De facto, no final de Julho, a Google anunciou aos seus 200 mil empregados em todo o mundo a extensão do teletrabalho até 30 de Junho de 2021! O Facebook também admitiu a possibilidade de teletrabalho até 2021. O Twitter, pelo seu lado, já tinha ido mais além, permitindo o teletrabalho “para toda a vida”!

E Jean-Marc Vittori acrescenta: “Esta revolução mascarada poderia literalmente mudar a vida”, concluindo: “Estamos apenas no início da história.”

Os objectivos são claros: a pretexto do Coronavírus e utilizando a decisão do porte de máscara obrigatória, este Governo tem a firme intenção de se envolver num processo total de “uberização” das relações de trabalho com a sistematização do teletrabalho.

Já explicámos, em edições anteriores deste nosso semanário “Informações operárias”, as consequências de tal “uberização”: para além dos ganhos financeiros substanciais para os patrões, trata-se da possibilidade da monitorização e de uma pressão constante sobre os assalariados, e é também e em especial a garantia para o empregador de que, ficando todos em casa atrás do seu ecrã, a acção colectiva reivindicativa seja, se não quase nula, pelo menos muito enfraquecida.

Em França, vamos passar de uma situação em que o teletrabalho é recomendado – em particular em zonas onde o vírus circula – para uma situação em que o teletrabalho é obrigatório? Pode-se colocar a questão, uma vez que no final da reunião de 18 de Agosto, Elisabeth Borne exortou fortemente as organizações sindicais e patronais a empenharem-se de imediato numa negociação visando atingir esse objectivo.

Do lado dos sindicatos, apesar da seriedade do que está em jogo, deve ser dito que a ministra não encontrou qualquer oposição aberta…
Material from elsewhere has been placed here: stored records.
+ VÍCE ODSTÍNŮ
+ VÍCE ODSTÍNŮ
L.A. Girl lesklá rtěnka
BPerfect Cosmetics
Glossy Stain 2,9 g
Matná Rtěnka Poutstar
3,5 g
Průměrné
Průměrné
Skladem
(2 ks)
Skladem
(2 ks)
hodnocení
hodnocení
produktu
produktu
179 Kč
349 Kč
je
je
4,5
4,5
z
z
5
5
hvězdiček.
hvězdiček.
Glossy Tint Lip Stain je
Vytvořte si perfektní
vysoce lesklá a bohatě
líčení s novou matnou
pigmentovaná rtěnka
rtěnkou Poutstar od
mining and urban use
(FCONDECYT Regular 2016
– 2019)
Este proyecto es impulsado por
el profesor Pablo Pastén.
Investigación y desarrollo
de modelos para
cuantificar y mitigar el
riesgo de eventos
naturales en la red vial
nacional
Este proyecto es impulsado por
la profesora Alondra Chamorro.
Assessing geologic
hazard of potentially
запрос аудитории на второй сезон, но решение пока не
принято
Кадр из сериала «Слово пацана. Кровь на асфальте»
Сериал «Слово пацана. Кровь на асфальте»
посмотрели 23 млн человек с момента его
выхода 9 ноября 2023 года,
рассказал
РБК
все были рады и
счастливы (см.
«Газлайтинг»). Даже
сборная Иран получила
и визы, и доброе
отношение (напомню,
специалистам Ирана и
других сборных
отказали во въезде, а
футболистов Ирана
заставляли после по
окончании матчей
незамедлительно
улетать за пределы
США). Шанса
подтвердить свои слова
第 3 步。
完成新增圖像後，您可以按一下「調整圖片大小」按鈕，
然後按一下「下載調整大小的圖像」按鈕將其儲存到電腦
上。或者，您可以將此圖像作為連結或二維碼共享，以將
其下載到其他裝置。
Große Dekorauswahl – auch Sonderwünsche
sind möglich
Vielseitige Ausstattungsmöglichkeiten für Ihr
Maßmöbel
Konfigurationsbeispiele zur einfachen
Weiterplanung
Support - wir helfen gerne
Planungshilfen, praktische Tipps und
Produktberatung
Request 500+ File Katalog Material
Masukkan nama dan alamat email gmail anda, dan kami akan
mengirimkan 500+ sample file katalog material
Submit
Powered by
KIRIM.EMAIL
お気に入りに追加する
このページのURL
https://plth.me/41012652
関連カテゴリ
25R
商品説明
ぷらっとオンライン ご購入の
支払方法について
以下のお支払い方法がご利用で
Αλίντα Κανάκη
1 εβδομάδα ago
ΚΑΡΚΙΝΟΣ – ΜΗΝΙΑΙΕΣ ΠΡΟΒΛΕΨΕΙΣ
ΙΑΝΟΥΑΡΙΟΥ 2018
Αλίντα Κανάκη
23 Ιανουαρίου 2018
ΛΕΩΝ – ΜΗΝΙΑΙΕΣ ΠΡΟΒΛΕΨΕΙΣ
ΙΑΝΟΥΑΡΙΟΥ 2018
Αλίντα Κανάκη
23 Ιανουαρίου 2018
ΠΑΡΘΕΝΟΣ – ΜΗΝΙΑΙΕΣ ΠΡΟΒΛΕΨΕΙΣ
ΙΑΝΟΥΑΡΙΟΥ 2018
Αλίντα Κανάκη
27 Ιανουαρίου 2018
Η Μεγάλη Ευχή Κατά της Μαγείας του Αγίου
LUTA TERRÍVEL ENTRE CAPITAL E TRABALHO

Enquanto o Governo e o capital financeiro utilizam ao máximo a “pandemia” para lançar ao mar tudo o que é garantia colectiva (convenções colectivas, Código do Trabalho, estatutos), a alternativa não é – como estamos a começar a ouvir dizer nas “cúpulas” das organizações sindicais, por aqueles que pensam que “não pode ser de outra maneira”entre o teletrabalho não regulamentado (selvagem) e o seu enquadramento obtido por uma “boa” negociação interprofissional.

É, pelo contrário, apoiar-se sobre o que existe nos estatutos, nas convenções colectivas e nas regras fixadas pelo Código do Trabalho (por exemplo, no que diz respeito aos trabalhadores que trabalham a domicílio) para que os milhões e milhões que fazem teletrabalho não caiam na precaridade generalizada.

Luta terrível entre o capital (apoiando-se nos governos ao seu serviço) e o trabalho é bem o problema central deste momento.

Nota elaborada a partir de análises publicadas no semanário francês “Informations Ouvrières” – Informações operárias – nº 618 e 619, de 19 e de 26 de Agosto de 2020, do Partido Operário Independente de França.

Como está o teletrabalho em Portugal

Segundo uma notícia da Agência Lusa (de 17 de Julho), “a 30 de Junho, as estruturas sindicais da Administração Pública manifestaram que querem negociar com o Governo as alterações ao teletrabalho no sector, não aceitando ficar apenas pelos contributos técnicos e no final serem confrontadas com um diploma já pronto.

A FESAP (UGT), a Frente Comum dos Sindicatos da Função Pública (CGTP) e a Frente Sindical liderada pelo Sindicato dos Quadros Técnicos do Estado (STE), após as respectivas reuniões com técnicos do Ministério da Modernização do Estado e da Administração Pública (MMEAP), foram unânimes em afirmar que querem uma proposta do Governo, para negociar.”

Entretanto, foi divulgado que tanto a FESAP como o STE já apresentaram “sugestões técnicas ao Governo” e que este irá apresentar, no início de Setembro, um projecto para regulamentar o teletrabalho, tanto no sector público como no privado. E, em simultâneo, que “o Governo tem como meta haver em teletrabalho, até 2023, pelo menos 25% dos trabalhadores da Administração Pública, o que corresponde a um universo de cerca de 17 mil funcionários públicos” (Público, 24 de Julho de 2020).